La più vicina è Best Alternative, ma la lista dei candidati restituisce un quadro piuttosto eterogeneo, con Olivia Rodrigo, Sombr, Noah Kahan, Mgk e Fred Durst, Geese, Tame Impala e Twenty One Pilots. Una selezione nella quale il confine tra alternative, pop e altri linguaggi è ormai molto più sfumato rispetto al passato.
Il rock fa parte della storia degli MTV Video Music Awards praticamente dalle origini, ma la prima categoria specificamente dedicata al genere arrivò nel 1989, con il premio Best Heavy Metal Video. A vincerlo furono i Guns N’ Roses con “Sweet Child O’ Mine”. L’anno successivo la categoria cambiò nome in Best Metal/Hard Rock Video, inaugurando una stagione che avrebbe portato sul palco alcuni dei video più importanti della storia del rock: da “Janie’s Got a Gun” degli Aerosmith a “Enter Sandman” dei Metallica, passando per “Jeremy” dei Pearl Jam e “Black Hole Sun” dei Soundgarden.
Nel 1996 il riconoscimento diventò Best Hard Rock Video: vinsero i Metallica con “Until It Sleeps”. Un anno più tardi arrivò la denominazione Best Rock Video, con gli Aerosmith premiati per “Falling in Love (Is Hard on the Knees)”. Nel 1998, quando gli Aerosmith tornarono a vincere con “Pink”, la parola “Video” venne eliminata dai nomi delle categorie e il premio assunse la forma definitiva di Best Rock.
Da allora il riconoscimento è rimasto una presenza quasi costante, con la sola eccezione del 2007. L’anno scorso il Moonman è andato ai Coldplay per “All My Love”, mentre nel 2023 erano stati i Måneskin a conquistare il premio con “The Loneliest”.

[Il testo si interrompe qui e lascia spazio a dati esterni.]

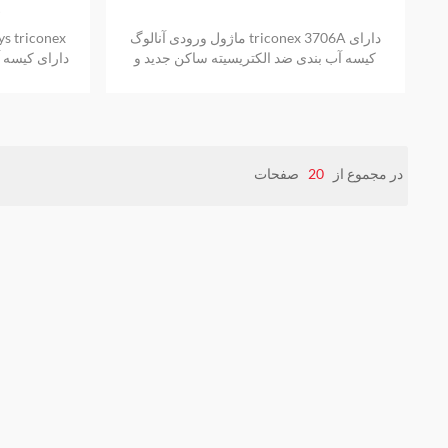
1
ماژول ورودی آنالوگ triconex 3706A دارای
کیسه آب بندی ضد الکتریسیته ساکن جدید و
اصلی نیز یک سال گارانتی ارائه می دهد
ساکن جدید و
در مجموع از
20
صفحات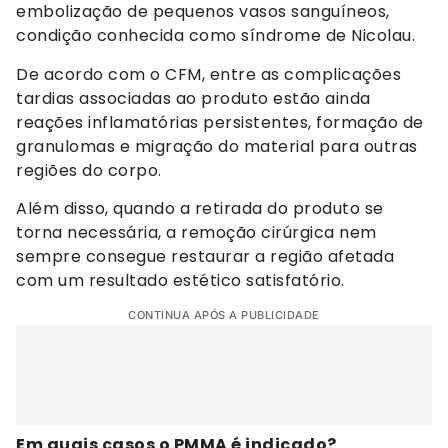
embolização de pequenos vasos sanguíneos,
condição conhecida como síndrome de Nicolau.
De acordo com o CFM, entre as complicações
tardias associadas ao produto estão ainda
reações inflamatórias persistentes, formação de
granulomas e migração do material para outras
regiões do corpo.
Além disso, quando a retirada do produto se
torna necessária, a remoção cirúrgica nem
sempre consegue restaurar a região afetada
com um resultado estético satisfatório.
CONTINUA APÓS A PUBLICIDADE
Em quais casos o PMMA é indicado?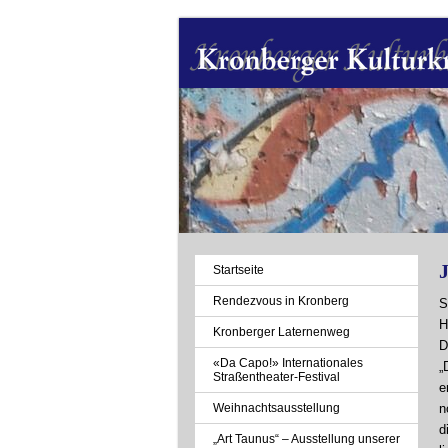
J
Navigation
Startseite
überspringen
Rendezvous in Kronberg
S
H
Kronberger Laternenweg
D
«Da Capo!» Internationales
„
Straßentheater-Festival
e
Weihnachtsausstellung
n
d
„Art Taunus“ – Ausstellung unserer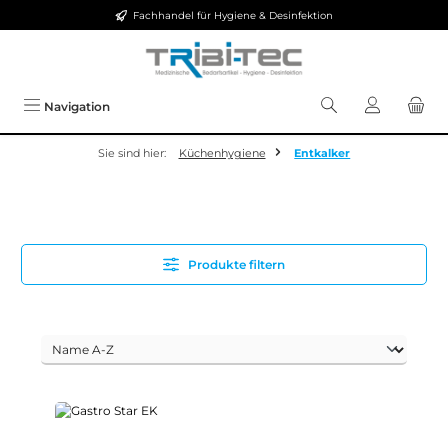
Fachhandel für Hygiene & Desinfektion
Zum Hauptinhalt springen
Navigation
Sie sind hier:
Küchenhygiene
Entkalker
Produkte filtern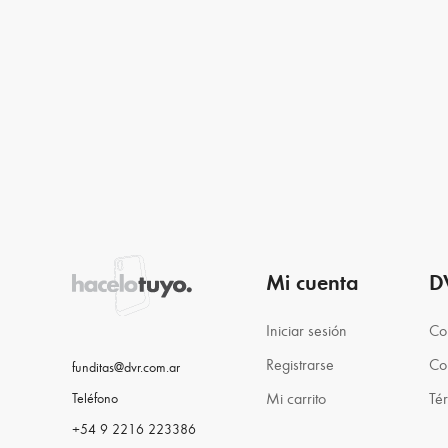
Mi cuenta
D
Iniciar sesión
Co
Registrarse
Co
funditas@dvr.com.ar
Mi carrito
Té
Teléfono
+54 9 2216 223386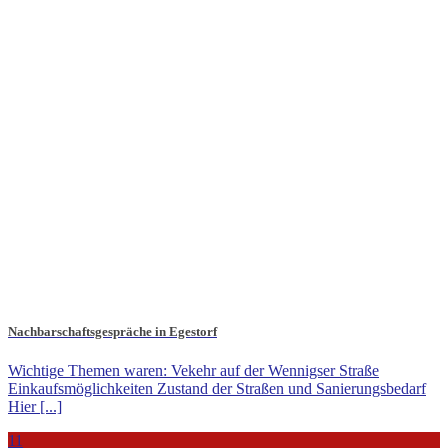
Nachbarschaftsgespräche in Egestorf
Wichtige Themen waren: Vekehr auf der Wennigser Straße
Einkaufsmöglichkeiten Zustand der Straßen und Sanierungsbedarf
Hier [...]
11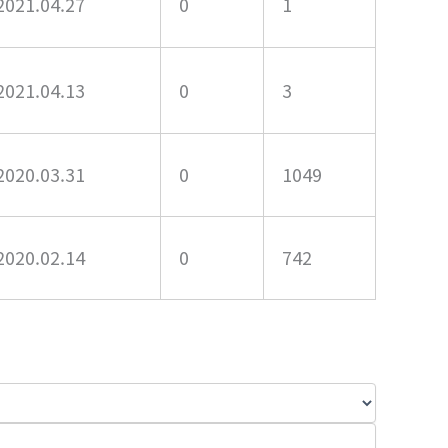
2021.04.27
0
1
2021.04.13
0
3
2020.03.31
0
1049
2020.02.14
0
742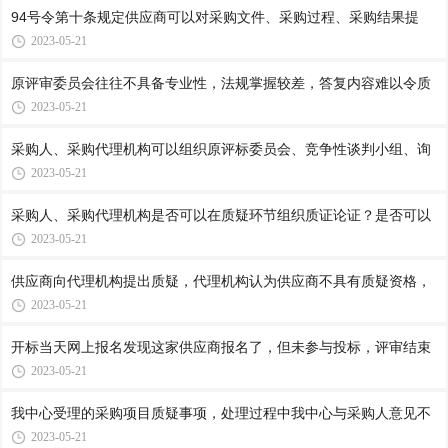
94号令第十条规定供应商可以对采购文件、采购过程、采购结果提
2023-05-21
原评审委员会往往不具备专业性，法规掌握较差，答复内容难以令质
2023-05-21
采购人、采购代理机构可以组织原评标委员会、竞争性谈判小组、询
2023-05-21
采购人、采购代理机构是否可以在质疑环节组织质证论证？是否可以
2023-05-21
供应商向代理机构提出质疑，代理机构认为供应商不具有质疑资格，
2023-05-21
开标当天网上报名发现这家供应商报名了，但未参与投标，评审结束
2023-05-21
我中心受理的采购项目质疑事项，处理过程中我中心与采购人意见不
2023-05-21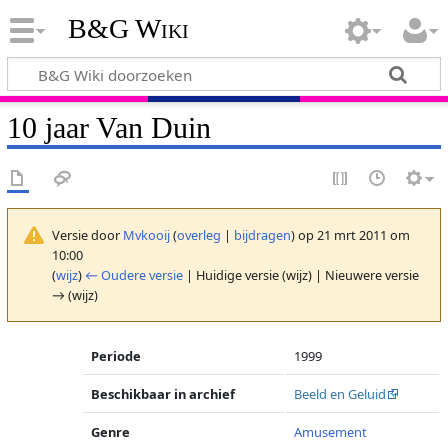
B&G Wiki
10 jaar Van Duin
Versie door
Mvkooij
(
overleg
|
bijdragen
)
op 21 mrt 2011 om
10:00
(
wijz
)
← Oudere versie
| Huidige versie (wijz) | Nieuwere versie
→ (wijz)
Periode
1999
Beschikbaar in archief
Beeld en Geluid
Genre
Amusement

Gli Aerosmith restano il gruppo più vincente nella storia della categoria, con quattro premi: oltre alle tre vittorie già citate, c’è quella del 1991 per “The Other Side”. Seguono Coldplay e Linkin Park con tre vittorie, mentre Metallica, Green Day, Limp Bizkit, Thirty Seconds to Mars e Twenty One Pilots ne hanno ottenute due. Un caso particolare è quello dei Foo Fighters: dieci candidature, ma una sola vittoria, arrivata nel 2011 con “Walk”.
La scelta degli MTV VMA arriva inoltre in un momento in cui il rock, vecchio e nuovo, sembra tutt’altro che marginale. I grandi concerti continuano a riempire le arene, mentre le icone storiche del genere conservano un forte richiamo anche presso un pubblico trasversale. Un esempio recente è arrivato proprio dall’edizione 2025 dei VMA, con Yungblud sul palco insieme agli Aerosmith in un omaggio a Ozzy Osbourne.
E mentre il rock scompare come categoria autonoma, gli MTV VMA continuano a prevedere riconoscimenti per una pluralità di generi, dal K-pop al country. Anche il panorama delle uscite racconta una scena rock tutt’altro che ferma: nel 2025 sono arrivati, tra gli altri, Geese, Turnstile, Wednesday e Wet Leg; nel 2026 si sono aggiunti nomi come Kim Gordon, Angine de Poitrine, The Lemon Twigs e altri artisti che attraversano territori diversi della musica contemporanea.
La domanda, quindi, resta aperta: è davvero il momento di eliminare il Best Rock dagli MTV Video Music Awards? Oppure, in una scena musicale sempre più ibrida, il problema è semplicemente capire dove collocare il rock?